Hoe werkt dat precies?
'Het vogelgriepvirus is een levend vaccin, dat in Nederland op alle pluimveehouderijen wordt gebruikt. Je snuift het op en controleert vervolgens of je genoeg antistoffen aanmaakt. Deze twee patiënten leven zeven jaar later nog steeds.'
Maar hoe bedachten ze dat dan?
'In landen als Taiwan is het al een bekende behandeling. Met een team van oncologen, virologen en neurochirurgen willen we nu met het geld dat Support Casper opbrengt, onderzoek doen naar immuno-virotherapie. Daarmee kun je kankercellen opruimen met behulp van virussen die zo zijn aangepast dat ze specifieke tumorcellen herkennen.'
Als de behandeling dus al bekend was, is het dan niet wrang dat een varkensboer uit Overijssel die eerder gaat uitproberen dan een academisch ziekenhuis?

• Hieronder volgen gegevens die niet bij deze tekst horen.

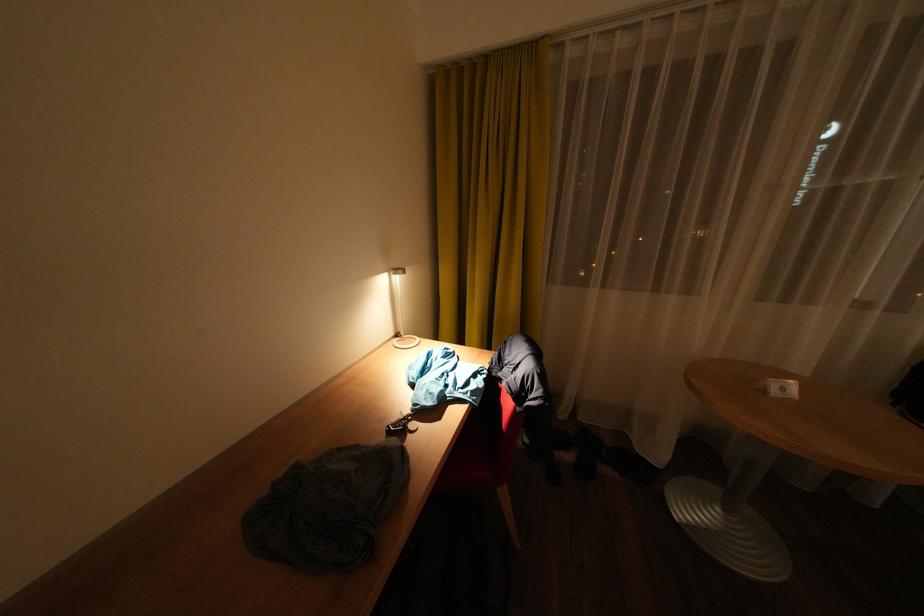
Where is `set of keys`? set of keys is located at coordinates (399, 426).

'Daar spelen een paar dingen mee. Ten eerste kan zo'n virus besmettingsgevaar voor andere patiënten opleveren. De tweede verklaring is een teer punt. Medische ontwikkelingen worden voor het grootste gedeelte geleid door de farmaceutische industrie. Dat vind ik een groot manco. Samen met een aantal vooraanstaande collega's deed ik onderzoek naar interferonen, stofjes die vrijkomen bij het griepvirus. We ontdekten dat chemotherapie veel effectiever is als je het combineert met een bepaald interferon. MS-patiënten krijgen het, dus ik belde de leverancier, dat wij het ook wilden gaan gebruiken bij pancreaskanker. Geen sprake van. Zou het namelijk toch niet werken, dan kwam het medicijn en daarmee de fabrikant in een negatief daglicht. Dus we kregen het niet.'
En dan geef je maar weer chemotherapie, terwijl dat nauwelijks effect heeft?
'Ja. Daarom wil ik met het onderzoek naar het vogelgriepvirus zo lang mogelijk onafhankelijk blijven werken. Om zo op basis van wetenschap, van dingen die we zélf uitvinden, de therapie te ontdekken. En niet gedwongen worden door de industrie dingen te doen waar we niet achter staan.'
Hij staat op, rommelt in een archiefkast, dozen vol dankkaartjes van nabestaanden, flessen drank in fleurig cadeaupapier. Vraagt plotseling: 'Ben je een beetje thuis in de keuken?'
Eh, jawel.
'Nou, dan zegt kurkuma je vast iets. Geelwortel. Bij alvleesklierkanker werkt kurkuma effectiever dan chemotherapie. Maar waarom geven wij niet die kurkuma, maar wel chemo?'
Nou?
'Vanwege de industrie natuurlijk! Ik heb met een inmiddels overleden patiënt literatuurstudie gedaan naar al gedocumenteerde alternatieven. En er is gewoon medische literatuur over de aangetoonde werking van kurkuma. Die informatie stuur ik nu ook aan mijn patiënten.'
Dus wat kurkuma door de bami...
'Moet je het wel elke dag doen. Maar dan werkt het net zo goed om de groei van kankercellen af te remmen als chemotherapie. En spruitjes zijn een goede groente voor patiënten met alvleesklierkanker.'
Maar is dat ook daadwerkelijk op mensen getest?
'Er is veel literatuur over, en in het laboratorium zijn er veel aanwijzingen dat kurkuma effectief is. Alleen zou het nog klinisch, dus ook op patiënten, getest moeten worden.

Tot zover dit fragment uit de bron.